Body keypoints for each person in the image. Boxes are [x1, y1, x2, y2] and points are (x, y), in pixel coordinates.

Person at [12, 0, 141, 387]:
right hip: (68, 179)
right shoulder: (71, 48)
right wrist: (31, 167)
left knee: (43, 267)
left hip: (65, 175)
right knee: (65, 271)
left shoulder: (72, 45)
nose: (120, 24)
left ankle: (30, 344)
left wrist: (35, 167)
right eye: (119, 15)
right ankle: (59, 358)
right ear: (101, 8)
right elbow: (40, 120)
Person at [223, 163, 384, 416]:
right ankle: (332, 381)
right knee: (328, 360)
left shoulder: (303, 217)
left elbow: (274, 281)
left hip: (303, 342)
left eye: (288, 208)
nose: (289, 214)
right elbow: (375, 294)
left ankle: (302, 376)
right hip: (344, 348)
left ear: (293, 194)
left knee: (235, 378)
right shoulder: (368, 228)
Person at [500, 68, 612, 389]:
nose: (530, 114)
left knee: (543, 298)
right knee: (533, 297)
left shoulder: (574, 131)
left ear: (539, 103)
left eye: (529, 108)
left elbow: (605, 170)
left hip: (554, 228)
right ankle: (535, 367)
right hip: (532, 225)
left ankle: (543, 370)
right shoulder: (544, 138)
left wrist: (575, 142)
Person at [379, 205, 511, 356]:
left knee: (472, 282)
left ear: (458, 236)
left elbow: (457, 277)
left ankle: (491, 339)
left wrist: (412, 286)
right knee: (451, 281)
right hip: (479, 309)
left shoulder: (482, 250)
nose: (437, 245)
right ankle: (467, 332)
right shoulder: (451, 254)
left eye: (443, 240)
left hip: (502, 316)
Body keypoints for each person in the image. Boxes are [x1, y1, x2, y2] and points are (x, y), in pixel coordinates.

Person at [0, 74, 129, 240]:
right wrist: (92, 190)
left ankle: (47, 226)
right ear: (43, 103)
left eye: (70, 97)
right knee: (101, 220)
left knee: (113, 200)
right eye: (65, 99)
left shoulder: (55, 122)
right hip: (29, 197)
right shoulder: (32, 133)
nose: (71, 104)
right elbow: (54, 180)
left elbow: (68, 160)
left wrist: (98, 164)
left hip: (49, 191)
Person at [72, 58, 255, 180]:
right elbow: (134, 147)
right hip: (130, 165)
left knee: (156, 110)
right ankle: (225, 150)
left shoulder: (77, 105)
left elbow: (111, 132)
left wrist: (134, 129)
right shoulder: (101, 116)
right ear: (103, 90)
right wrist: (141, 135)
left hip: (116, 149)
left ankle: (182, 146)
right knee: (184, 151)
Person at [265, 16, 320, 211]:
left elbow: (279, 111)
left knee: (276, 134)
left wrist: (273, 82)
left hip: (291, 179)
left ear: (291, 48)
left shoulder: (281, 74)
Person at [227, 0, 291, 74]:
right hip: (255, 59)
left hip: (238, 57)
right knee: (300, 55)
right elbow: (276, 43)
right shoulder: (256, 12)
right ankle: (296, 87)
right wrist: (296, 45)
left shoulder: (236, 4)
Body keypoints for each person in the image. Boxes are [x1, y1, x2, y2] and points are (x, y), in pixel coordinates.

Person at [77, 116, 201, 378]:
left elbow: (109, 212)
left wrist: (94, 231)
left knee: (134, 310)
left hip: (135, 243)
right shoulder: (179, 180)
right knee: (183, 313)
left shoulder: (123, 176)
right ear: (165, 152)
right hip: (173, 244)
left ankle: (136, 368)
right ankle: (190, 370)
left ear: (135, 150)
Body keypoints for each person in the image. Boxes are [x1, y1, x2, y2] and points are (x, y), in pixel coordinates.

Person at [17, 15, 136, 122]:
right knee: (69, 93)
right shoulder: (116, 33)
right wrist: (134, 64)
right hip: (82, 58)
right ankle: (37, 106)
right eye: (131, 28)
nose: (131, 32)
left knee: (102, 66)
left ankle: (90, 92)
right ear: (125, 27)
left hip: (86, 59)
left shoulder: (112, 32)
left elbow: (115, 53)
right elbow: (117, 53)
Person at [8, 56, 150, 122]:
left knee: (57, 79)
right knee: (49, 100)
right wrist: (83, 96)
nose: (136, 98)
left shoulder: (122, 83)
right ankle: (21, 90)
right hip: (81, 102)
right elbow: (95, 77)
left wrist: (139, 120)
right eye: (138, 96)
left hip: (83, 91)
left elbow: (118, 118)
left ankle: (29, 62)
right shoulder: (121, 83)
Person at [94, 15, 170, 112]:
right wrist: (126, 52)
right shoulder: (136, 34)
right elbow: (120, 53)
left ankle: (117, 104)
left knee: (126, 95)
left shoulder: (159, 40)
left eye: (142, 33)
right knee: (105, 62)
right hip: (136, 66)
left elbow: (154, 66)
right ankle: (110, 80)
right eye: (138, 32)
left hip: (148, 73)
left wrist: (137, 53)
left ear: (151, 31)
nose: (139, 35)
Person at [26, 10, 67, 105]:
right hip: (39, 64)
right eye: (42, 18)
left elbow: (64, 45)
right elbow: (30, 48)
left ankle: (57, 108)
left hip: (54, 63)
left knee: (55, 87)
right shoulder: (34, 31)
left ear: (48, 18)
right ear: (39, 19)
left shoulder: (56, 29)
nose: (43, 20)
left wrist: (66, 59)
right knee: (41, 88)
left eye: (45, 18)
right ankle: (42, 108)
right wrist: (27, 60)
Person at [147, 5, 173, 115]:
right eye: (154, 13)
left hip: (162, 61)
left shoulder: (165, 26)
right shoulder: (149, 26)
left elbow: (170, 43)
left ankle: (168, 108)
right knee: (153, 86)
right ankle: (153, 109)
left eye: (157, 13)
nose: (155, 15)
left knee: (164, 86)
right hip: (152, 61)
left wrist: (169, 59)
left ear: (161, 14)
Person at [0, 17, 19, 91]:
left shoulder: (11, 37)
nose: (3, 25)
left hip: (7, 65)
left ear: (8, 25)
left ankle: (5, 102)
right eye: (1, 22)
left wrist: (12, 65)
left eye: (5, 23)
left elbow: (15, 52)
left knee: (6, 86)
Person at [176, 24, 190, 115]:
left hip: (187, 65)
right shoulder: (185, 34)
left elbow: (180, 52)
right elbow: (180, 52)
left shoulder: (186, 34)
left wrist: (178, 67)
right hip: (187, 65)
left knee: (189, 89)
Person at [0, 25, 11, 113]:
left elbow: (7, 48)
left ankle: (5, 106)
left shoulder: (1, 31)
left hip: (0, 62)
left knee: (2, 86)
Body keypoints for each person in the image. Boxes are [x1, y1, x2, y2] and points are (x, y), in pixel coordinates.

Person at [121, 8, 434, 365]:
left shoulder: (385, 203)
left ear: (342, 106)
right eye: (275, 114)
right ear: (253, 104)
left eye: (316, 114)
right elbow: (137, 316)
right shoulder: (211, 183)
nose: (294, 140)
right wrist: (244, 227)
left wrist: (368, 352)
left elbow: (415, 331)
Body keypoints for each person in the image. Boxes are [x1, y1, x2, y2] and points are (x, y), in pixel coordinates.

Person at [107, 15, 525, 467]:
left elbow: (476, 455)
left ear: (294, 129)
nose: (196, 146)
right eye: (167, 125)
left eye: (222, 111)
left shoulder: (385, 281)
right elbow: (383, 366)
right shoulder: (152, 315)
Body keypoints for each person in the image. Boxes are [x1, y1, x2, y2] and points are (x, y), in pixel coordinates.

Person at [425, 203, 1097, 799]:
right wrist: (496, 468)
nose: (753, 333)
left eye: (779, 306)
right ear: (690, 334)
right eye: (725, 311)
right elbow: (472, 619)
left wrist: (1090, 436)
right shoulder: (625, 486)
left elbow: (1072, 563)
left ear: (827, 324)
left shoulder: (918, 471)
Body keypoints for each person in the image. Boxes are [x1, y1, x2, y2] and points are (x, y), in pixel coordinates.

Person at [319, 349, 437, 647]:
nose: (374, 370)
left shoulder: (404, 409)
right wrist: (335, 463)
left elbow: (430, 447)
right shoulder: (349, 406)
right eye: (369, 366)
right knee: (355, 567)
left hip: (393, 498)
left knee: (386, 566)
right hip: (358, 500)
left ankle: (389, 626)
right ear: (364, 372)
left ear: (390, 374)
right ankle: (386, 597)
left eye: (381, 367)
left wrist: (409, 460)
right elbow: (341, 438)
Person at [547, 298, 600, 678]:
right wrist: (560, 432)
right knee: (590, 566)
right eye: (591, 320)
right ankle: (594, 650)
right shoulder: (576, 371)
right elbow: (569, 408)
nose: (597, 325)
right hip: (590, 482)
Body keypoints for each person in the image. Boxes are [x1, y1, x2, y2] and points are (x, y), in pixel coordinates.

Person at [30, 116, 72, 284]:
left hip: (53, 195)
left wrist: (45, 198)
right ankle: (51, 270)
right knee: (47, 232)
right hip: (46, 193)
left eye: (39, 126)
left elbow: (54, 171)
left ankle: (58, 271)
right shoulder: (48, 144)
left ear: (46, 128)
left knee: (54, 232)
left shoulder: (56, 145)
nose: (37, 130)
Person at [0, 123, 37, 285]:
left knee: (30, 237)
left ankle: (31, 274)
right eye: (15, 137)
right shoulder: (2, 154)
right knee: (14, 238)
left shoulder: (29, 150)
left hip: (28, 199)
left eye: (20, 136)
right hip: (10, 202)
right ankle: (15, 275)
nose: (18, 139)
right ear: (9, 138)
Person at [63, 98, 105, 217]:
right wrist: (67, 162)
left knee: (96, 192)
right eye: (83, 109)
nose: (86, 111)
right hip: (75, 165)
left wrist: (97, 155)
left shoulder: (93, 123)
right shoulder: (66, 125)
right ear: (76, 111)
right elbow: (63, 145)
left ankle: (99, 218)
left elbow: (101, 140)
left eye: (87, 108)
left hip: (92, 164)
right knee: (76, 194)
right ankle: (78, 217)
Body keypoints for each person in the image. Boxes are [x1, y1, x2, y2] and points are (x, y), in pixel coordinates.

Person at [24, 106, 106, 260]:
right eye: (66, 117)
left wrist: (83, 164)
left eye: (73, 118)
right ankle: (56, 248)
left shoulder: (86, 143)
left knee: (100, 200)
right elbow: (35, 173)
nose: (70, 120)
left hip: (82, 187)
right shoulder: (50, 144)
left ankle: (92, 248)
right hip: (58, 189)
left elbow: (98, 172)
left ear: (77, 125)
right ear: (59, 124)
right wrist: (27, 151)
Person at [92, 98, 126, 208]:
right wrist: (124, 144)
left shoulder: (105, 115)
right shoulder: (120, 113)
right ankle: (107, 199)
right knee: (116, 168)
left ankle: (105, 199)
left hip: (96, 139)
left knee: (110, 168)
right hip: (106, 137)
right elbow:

□ □ □ □ □

- PROBLEM TO WORK ON
Repeat exactly the lines of the listing above, from the one with "right hip: (39, 64)" down to the one with "right eye: (154, 13)"; both of those lines belong in the range.

- RESULT BELOW
right hip: (39, 64)
right eye: (42, 18)
left elbow: (64, 45)
right elbow: (30, 48)
left ankle: (57, 108)
left hip: (54, 63)
left knee: (55, 87)
right shoulder: (34, 31)
left ear: (48, 18)
right ear: (39, 19)
left shoulder: (56, 29)
nose: (43, 20)
left wrist: (66, 59)
right knee: (41, 88)
left eye: (45, 18)
right ankle: (42, 108)
right wrist: (27, 60)
Person at [147, 5, 173, 115]:
right eye: (154, 13)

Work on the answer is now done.